AUGUST 3rd to NOVEMBER 3rd, 2013

Roald Amundsen was among the first to winter in Antarctica. He was the first to navigate the Northwest Passage in a single vessel. He was the first to reach the South Pole, a navigator of the Northeast Passage, and the first to fly to latitude 88°N. He was the first to fly across the Arctic Ocean.

Amundsen was born on 16 July, 1872 on a small farm in south-eastern Norway. He was not an academic by nature, so from the age of 15, he decided he would be a polar explorer. He was inspired by the story of the Franklin expedition (1845-48) and all of the later expeditions that had been sent out to search for Franklin’s two lost ships and 129 men. Amundsen's first goal was therefore the navigation of the Northwest Passage.

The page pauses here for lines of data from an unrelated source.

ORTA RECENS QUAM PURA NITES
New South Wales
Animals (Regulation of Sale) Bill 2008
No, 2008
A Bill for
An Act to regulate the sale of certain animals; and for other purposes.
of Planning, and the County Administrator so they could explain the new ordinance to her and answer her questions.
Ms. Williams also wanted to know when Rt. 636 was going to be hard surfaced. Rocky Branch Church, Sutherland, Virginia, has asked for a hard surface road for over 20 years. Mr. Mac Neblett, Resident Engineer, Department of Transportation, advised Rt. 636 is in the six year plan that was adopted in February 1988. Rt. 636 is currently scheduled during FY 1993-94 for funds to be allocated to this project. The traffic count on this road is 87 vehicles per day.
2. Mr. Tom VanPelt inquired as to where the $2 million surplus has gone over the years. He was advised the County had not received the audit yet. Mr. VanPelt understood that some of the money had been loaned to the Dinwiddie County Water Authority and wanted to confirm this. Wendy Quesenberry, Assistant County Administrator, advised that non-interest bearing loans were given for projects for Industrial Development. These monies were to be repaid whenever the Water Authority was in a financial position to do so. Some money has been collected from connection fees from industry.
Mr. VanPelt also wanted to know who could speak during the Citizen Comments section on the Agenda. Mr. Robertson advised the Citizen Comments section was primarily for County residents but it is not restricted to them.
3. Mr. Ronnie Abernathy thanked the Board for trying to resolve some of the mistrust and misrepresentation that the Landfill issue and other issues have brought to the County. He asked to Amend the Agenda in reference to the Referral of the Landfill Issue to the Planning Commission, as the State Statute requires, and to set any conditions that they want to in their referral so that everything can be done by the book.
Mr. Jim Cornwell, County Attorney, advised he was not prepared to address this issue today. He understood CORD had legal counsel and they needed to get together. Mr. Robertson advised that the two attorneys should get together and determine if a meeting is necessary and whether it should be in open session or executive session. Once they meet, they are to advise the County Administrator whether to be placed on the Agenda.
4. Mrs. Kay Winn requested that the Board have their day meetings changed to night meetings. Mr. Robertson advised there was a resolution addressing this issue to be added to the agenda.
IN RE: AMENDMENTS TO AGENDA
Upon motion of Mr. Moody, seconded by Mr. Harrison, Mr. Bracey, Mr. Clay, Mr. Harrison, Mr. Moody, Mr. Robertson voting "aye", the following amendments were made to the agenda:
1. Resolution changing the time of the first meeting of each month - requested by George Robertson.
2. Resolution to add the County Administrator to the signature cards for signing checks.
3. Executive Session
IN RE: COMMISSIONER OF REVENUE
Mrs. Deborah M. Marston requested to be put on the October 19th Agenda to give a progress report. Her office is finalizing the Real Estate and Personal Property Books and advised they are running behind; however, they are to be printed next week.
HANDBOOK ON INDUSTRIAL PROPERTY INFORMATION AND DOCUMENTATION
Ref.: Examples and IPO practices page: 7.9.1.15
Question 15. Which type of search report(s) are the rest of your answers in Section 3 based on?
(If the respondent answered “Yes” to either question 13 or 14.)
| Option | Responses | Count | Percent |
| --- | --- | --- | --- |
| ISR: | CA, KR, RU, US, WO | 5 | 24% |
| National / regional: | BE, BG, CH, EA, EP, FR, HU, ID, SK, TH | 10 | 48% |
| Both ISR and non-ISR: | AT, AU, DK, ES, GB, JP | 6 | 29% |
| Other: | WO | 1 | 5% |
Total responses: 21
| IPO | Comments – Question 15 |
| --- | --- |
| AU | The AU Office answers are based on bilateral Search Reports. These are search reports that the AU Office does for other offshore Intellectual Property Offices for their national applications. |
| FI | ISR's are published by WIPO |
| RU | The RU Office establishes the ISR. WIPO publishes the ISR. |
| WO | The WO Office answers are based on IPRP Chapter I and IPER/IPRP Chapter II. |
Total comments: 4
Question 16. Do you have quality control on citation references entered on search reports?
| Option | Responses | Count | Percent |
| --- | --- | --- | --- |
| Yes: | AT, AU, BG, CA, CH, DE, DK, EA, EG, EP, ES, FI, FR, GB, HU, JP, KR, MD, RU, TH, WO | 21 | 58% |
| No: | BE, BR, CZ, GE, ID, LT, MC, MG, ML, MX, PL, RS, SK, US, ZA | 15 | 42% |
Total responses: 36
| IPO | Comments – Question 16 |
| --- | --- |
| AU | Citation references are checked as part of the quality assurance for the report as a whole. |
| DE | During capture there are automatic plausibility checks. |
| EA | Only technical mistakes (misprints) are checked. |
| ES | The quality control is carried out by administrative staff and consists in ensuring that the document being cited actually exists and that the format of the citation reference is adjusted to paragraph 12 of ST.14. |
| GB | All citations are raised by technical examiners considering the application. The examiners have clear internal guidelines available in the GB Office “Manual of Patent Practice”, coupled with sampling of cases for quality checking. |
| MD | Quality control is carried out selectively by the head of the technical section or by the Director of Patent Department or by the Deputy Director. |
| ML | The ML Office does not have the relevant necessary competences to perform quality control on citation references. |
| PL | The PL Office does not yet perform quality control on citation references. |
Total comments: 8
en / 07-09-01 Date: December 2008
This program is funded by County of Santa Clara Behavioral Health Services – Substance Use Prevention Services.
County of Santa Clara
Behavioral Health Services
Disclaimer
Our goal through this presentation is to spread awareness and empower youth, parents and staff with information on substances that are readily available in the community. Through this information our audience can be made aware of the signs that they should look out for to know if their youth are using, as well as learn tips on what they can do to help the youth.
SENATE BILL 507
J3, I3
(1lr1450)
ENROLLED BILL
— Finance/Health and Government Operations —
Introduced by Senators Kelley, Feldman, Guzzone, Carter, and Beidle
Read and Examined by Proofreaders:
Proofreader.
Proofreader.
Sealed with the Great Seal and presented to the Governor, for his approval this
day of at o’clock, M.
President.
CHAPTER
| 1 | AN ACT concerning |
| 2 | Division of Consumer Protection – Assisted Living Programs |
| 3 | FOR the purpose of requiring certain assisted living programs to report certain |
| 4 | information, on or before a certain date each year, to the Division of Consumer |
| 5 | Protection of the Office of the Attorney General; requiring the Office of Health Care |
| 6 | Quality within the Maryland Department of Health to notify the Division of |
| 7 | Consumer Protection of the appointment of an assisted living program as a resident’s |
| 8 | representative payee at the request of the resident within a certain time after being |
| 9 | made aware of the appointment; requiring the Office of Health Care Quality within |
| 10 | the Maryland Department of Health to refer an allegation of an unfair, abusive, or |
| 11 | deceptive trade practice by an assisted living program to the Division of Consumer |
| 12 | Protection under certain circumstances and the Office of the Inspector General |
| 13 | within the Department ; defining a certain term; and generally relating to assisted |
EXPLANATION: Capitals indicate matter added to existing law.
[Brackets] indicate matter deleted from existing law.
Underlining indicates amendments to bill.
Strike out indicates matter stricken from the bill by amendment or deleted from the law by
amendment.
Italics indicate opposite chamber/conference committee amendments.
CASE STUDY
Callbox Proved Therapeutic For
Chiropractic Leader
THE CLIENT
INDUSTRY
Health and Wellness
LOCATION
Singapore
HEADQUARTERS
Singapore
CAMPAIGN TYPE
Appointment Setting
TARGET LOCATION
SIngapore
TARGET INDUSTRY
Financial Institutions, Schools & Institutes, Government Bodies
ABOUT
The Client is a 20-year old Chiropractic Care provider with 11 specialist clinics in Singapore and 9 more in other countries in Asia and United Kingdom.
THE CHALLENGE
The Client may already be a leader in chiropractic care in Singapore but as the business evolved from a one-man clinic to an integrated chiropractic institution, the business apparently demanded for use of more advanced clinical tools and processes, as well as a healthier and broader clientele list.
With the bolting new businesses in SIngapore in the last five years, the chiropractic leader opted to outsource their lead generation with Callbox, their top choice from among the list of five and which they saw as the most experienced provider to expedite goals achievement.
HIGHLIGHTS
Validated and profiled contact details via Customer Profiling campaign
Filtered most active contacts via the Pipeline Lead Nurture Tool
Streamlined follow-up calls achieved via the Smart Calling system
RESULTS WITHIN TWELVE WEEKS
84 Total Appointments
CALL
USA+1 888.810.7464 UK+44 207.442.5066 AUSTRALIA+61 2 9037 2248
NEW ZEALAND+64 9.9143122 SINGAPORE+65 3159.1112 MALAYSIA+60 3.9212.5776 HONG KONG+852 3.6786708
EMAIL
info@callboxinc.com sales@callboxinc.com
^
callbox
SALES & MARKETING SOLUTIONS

The exhibition features large-scale reproductions of lantern slides and other images taken by the famed Norwegian explorer, who in 1905 became the first man to navigate the Northwest Passage. 

The images, which include scenes of life aboard the expedition's ship, Gjoa Haven, the equipment used in making magnetic observations and the Inuit who assisted the expedition are also illuminated by Amundsen's own commentary.

Cold Recall is on temporary display at the Maritime Museum of the Atlantic through the courtesy of the Royal Norwegian Embassy and features images from the Fram Museum.